On 18 September 2019, the Treasury Laws Amendment (Prohibiting Energy Market Misconduct) Bill 2019 (Cth) (“the Bill”) was introduced to the House of Representatives by Treasurer Josh Frydenberg. The Bill passed both houses of parliament on 25 November 2019 and is currently awaiting assent.
The Bill was introduced following the March 2017 inquiry into electricity supply and prices (“the Inquiry”) conducted by the Australian Competition and Consumer Commission (“the ACCC”). The Inquiry found that in each market there were key failures which led to poorer outcomes for consumers. In the retail market, the ACCC found that retailers used complex strategies to confuse customers. In the wholesale market, lack of competition resulted in higher prices. In the contract market, high barriers of entry led to lower competition. The preliminary report of the Inquiry was discussed in an earlier Timebase article.
Following the Inquiry’s findings, the Bill seeks to address energy market misconduct and strengthen competition in the electricity markets, hopefully resulting in lower electricity prices.

WRITTEN INSTRUCTION 1: Gather every line in the records below that contains the string "pizz", and copy each one unchanged.

(Collection entries)
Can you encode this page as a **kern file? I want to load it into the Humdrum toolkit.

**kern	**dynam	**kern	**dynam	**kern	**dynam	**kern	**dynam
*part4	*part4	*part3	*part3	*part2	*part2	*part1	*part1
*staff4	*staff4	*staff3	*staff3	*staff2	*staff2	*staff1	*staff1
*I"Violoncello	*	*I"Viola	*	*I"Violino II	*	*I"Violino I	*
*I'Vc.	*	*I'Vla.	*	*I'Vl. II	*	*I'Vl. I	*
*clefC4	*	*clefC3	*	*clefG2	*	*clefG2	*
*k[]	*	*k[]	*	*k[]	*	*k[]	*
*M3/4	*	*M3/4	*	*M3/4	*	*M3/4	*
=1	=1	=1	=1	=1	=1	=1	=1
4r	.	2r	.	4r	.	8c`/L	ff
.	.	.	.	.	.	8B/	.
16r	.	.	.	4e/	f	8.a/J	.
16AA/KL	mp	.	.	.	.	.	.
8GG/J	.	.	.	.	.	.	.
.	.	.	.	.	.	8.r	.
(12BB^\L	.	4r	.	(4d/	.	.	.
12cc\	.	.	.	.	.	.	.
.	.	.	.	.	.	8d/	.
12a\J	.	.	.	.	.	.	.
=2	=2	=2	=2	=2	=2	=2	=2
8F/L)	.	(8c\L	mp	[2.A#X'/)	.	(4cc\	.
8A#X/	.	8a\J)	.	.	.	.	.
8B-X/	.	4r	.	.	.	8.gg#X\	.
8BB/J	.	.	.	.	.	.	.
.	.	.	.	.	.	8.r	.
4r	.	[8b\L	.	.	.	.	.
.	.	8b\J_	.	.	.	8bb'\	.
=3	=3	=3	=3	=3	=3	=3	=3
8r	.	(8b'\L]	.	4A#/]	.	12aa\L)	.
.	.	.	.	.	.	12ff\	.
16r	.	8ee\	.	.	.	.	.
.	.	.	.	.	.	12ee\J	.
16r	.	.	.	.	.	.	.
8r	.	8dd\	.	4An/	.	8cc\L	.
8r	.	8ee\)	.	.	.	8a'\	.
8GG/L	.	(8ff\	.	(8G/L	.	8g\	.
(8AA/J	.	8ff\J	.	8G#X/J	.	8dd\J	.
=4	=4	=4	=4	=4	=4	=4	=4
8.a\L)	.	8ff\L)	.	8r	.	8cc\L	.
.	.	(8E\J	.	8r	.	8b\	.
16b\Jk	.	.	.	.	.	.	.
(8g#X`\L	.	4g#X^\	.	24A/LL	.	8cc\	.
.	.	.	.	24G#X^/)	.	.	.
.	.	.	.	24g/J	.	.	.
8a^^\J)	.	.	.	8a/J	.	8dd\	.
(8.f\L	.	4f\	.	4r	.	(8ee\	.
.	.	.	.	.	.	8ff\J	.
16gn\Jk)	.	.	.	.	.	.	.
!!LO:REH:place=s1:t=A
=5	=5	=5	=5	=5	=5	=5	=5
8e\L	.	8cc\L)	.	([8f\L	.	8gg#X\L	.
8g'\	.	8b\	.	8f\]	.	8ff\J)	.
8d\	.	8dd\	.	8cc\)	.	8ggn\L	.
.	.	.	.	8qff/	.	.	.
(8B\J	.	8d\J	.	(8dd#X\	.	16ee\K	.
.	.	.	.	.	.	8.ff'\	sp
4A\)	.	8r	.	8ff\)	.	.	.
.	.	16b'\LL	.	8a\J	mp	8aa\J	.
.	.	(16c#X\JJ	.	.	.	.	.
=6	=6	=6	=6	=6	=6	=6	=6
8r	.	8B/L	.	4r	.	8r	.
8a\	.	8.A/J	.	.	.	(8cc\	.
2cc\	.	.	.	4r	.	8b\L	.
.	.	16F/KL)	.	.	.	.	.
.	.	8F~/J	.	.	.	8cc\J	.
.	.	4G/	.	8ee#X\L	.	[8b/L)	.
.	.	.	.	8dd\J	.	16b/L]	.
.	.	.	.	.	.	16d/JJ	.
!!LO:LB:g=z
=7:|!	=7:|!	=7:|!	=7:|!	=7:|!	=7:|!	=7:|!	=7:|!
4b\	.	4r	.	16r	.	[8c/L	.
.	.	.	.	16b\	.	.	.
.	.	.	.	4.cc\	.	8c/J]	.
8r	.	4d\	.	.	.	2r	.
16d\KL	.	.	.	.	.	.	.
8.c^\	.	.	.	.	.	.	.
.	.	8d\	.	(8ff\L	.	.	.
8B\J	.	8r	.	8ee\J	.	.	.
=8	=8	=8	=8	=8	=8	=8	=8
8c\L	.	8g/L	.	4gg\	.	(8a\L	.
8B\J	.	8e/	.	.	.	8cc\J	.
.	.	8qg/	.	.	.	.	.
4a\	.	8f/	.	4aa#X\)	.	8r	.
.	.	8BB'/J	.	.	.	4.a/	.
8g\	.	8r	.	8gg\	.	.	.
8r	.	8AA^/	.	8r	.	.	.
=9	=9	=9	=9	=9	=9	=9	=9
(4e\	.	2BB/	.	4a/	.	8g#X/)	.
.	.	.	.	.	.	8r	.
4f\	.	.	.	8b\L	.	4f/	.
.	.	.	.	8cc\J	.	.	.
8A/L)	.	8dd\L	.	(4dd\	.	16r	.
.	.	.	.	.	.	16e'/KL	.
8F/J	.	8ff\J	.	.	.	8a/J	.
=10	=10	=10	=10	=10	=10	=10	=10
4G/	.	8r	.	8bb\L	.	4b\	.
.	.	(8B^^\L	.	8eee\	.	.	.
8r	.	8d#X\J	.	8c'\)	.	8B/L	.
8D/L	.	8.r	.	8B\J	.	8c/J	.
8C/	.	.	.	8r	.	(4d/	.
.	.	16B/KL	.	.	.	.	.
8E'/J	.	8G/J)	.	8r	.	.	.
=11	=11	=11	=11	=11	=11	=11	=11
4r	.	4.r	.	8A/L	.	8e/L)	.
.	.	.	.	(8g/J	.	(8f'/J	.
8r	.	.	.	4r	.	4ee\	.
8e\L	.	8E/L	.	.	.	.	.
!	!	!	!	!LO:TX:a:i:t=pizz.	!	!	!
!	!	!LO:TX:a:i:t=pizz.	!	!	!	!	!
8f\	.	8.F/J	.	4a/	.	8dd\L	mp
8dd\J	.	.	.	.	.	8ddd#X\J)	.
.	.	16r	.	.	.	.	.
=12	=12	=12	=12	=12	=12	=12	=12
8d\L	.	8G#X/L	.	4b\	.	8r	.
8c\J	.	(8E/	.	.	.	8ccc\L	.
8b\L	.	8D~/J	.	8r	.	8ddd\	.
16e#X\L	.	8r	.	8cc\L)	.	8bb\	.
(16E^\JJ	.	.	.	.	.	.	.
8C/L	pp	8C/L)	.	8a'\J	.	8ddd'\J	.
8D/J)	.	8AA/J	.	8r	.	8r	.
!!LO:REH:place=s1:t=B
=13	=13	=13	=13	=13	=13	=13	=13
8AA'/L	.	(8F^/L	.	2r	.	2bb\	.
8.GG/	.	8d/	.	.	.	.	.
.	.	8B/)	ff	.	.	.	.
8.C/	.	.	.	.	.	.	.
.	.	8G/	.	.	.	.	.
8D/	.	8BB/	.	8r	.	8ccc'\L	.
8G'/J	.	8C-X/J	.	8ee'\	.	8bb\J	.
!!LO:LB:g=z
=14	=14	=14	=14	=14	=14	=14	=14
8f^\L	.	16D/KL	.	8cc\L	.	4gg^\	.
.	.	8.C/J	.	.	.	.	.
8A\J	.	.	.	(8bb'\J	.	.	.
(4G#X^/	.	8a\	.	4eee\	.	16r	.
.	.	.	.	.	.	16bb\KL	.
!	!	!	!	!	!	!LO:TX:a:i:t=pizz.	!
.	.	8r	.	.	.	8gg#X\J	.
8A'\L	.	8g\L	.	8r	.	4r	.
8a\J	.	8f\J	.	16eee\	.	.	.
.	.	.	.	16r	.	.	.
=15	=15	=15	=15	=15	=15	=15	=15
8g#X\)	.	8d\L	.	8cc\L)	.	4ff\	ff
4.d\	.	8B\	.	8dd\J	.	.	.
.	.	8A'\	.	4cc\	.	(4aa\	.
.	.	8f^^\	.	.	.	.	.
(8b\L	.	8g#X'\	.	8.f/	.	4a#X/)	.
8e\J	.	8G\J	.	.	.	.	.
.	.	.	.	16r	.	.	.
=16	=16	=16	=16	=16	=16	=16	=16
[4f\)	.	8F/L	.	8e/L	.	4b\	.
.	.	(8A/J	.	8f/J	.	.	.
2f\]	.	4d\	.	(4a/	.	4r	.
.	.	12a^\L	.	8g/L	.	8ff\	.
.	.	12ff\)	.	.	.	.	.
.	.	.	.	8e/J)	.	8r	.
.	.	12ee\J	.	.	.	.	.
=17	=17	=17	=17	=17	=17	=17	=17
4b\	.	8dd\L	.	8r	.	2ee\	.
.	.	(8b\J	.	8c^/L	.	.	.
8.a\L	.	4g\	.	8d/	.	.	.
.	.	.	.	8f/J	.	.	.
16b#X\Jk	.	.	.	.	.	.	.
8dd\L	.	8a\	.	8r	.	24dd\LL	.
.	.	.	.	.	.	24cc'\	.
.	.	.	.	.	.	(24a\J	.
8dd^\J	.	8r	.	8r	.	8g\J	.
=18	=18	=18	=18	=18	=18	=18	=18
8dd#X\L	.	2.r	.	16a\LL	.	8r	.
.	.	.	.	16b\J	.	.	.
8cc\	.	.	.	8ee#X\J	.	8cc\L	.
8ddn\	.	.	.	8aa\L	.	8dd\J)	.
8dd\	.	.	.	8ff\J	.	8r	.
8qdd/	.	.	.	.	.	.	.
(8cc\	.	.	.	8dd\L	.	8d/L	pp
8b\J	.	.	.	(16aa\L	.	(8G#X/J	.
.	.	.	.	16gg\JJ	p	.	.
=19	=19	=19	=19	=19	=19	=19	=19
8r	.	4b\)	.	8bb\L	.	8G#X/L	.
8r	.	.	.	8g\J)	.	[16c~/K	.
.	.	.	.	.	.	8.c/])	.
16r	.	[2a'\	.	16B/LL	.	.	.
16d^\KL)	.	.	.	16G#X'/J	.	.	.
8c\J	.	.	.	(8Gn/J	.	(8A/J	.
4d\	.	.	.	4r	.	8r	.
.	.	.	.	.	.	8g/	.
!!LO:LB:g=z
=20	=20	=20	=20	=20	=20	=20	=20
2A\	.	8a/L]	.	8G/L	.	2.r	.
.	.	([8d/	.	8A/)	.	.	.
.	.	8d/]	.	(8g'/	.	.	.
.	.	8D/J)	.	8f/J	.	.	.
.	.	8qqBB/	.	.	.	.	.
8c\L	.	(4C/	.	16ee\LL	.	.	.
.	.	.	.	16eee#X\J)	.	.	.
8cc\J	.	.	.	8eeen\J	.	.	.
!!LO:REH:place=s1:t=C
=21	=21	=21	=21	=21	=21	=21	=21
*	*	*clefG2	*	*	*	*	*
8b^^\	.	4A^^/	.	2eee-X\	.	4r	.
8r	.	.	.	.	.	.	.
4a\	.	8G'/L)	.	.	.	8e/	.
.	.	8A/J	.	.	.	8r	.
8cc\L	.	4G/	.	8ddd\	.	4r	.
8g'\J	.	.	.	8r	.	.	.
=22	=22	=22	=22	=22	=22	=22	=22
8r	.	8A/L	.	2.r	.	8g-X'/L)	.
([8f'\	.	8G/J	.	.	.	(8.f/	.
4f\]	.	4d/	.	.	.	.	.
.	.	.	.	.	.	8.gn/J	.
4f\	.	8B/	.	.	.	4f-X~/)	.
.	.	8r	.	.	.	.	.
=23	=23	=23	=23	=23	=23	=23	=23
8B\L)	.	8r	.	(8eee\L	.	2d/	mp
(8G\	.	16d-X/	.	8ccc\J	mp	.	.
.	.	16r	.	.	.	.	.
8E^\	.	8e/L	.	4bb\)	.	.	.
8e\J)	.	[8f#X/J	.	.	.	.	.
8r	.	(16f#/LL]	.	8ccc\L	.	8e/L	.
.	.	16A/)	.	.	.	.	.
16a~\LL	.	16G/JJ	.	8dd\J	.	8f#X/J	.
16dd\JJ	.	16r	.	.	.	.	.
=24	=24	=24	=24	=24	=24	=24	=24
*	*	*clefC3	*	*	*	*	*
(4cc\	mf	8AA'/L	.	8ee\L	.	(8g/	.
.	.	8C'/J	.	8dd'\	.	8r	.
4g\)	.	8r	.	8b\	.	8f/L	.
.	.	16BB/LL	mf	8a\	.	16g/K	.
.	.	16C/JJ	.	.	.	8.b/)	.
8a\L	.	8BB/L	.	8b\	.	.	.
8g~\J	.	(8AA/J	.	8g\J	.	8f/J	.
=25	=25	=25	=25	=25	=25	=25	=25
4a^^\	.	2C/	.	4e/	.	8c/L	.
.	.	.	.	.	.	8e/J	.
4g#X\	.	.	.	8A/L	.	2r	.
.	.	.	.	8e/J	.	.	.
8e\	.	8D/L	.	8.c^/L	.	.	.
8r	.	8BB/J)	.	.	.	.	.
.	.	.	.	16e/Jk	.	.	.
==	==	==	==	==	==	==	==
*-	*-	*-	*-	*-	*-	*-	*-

WRITTEN INSTRUCTION 2:
Answer these questions from the passage on the energy market bill:
(a) Who introduced the Bill to the House of Representatives?
(b) When was the ACCC inquiry into electricity supply and prices held?
(c) What did the lack of competition in the wholesale market result in?

FINAL RESULT 1:
!	!	!	!	!LO:TX:a:i:t=pizz.	!	!	!
!	!	!LO:TX:a:i:t=pizz.	!	!	!	!	!
!	!	!	!	!	!	!LO:TX:a:i:t=pizz.	!

FINAL RESULT 2:
(a) Treasurer Josh Frydenberg
(b) March 2017
(c) Higher prices